A safe and merry Christmas to all. The poem that ends my most - TopicsExpress



          

A safe and merry Christmas to all. The poem that ends my most recent book of poetry, “All Sins Forgiven: Poems for My Parents.” CHRISTMAS NIGHT, 1957 Grandma’s house was packed with family and friends, orbiting a dining room table jammed with cakes, pies and cookies, a clove-studded, honey-glazed ham, a bronze turkey slightly smaller than a baby pterodactyl, and at the center, the star of the show: a giant crystal bowl that appeared but once a year, with a half-gallon chunk of vanilla ice cream floating in a lake of grandma’s egg nog. It had always been grandpa’s job to stir in a fifth of Kentucky bourbon. But for the first time this ritual was performed by one of his sons. Uncle Roy, perhaps, or Uncle Albert, I don’t remember which. But I remember Grandpa’s oxblood leather easy chair, empty this year for the first time, keeping a silent watch on the proceedings.
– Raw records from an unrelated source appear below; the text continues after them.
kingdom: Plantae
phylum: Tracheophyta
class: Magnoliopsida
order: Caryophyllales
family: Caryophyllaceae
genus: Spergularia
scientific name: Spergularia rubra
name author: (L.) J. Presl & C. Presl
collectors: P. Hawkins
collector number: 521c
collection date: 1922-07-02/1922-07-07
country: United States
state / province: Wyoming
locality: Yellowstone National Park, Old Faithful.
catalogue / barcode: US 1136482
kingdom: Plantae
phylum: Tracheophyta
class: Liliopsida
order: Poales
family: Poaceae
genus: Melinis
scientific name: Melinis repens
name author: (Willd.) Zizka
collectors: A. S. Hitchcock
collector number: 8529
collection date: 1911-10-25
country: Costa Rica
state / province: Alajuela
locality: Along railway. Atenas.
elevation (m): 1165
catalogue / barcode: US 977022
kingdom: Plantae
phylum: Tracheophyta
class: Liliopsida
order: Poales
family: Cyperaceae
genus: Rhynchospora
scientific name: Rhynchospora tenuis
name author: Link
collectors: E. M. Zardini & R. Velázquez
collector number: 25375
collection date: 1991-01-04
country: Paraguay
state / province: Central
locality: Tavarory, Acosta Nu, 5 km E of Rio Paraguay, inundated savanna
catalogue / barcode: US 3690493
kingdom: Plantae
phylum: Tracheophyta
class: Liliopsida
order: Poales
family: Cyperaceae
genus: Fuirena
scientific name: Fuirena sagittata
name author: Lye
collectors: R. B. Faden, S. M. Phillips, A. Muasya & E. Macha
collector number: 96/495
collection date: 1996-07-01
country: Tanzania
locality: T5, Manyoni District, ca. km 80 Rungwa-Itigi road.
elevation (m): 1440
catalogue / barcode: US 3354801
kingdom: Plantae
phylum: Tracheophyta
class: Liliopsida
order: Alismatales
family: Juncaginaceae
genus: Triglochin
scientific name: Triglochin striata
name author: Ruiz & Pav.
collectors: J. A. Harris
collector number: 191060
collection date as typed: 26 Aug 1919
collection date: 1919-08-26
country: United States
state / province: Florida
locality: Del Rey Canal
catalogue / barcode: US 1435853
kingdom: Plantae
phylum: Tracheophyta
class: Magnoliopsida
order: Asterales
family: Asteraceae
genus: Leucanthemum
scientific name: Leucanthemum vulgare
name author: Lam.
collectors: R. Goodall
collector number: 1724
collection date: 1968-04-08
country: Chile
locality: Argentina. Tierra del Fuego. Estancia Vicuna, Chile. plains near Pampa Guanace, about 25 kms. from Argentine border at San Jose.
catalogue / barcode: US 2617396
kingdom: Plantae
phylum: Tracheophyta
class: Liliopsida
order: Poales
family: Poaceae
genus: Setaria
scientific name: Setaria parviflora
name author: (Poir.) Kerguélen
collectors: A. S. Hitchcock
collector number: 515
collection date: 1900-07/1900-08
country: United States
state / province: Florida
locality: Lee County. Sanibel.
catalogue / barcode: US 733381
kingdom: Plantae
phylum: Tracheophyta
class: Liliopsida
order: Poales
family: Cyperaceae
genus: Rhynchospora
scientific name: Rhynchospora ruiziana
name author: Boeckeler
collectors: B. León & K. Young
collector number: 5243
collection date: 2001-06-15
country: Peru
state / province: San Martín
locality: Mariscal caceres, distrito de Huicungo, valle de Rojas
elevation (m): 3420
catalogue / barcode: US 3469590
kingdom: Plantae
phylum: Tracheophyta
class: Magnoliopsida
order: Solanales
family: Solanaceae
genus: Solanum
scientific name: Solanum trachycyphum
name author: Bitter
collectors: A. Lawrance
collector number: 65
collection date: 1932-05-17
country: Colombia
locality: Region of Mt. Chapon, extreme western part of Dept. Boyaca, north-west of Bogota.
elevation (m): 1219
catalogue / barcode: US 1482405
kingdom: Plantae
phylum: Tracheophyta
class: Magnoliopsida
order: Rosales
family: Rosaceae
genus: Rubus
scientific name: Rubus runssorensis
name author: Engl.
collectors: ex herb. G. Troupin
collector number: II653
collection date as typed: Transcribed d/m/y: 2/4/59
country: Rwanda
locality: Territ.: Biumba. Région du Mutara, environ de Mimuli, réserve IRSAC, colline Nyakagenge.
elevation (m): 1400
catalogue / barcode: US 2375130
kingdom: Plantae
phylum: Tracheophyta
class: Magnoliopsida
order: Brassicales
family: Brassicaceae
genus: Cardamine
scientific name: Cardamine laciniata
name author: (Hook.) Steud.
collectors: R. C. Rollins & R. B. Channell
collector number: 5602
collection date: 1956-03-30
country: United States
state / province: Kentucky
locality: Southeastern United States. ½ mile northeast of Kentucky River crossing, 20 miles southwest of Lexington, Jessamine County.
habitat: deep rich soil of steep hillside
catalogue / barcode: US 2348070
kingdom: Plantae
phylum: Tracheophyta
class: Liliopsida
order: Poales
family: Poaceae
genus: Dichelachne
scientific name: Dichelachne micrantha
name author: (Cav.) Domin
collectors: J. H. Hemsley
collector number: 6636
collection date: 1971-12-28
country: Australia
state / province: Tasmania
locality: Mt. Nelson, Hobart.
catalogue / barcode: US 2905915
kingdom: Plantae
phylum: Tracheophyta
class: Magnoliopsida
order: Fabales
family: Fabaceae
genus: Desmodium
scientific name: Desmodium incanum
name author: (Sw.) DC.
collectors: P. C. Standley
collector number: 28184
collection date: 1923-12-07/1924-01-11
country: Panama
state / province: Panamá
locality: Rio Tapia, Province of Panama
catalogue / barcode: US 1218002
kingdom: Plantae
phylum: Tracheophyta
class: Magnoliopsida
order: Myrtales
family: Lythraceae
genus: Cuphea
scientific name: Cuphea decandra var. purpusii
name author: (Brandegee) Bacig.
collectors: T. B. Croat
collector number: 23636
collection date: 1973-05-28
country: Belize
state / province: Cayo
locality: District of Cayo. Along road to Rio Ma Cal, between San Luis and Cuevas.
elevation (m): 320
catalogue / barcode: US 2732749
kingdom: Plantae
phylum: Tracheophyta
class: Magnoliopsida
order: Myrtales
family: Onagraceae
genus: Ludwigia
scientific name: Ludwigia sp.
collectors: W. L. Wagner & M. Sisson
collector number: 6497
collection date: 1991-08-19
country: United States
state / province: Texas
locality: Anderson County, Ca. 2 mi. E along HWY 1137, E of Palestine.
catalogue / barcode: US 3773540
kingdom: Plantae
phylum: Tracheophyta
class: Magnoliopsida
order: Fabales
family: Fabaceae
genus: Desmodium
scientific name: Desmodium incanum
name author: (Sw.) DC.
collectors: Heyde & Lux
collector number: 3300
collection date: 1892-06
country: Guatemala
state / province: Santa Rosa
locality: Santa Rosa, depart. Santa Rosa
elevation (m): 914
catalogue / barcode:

At five I had no yardstick to measure the hole that chair created in my mother’s childhood home; I was too busy weaving through the forest of grown-up legs for another piece of pie. Finally, with the children overtired and sugar crazed, our coats and hats were gathered and the exodus began. All night the spiked nog had been off limits to my sister and me, but the taste we were allowed just before leaving made us easier to load into the car. On the ride home, while I dozed in the back seat, our station wagon was the world, warm as a womb, the faithful engine’s tireless hum, and drifting from the front, a lullaby: the murmur of our parent’s voices.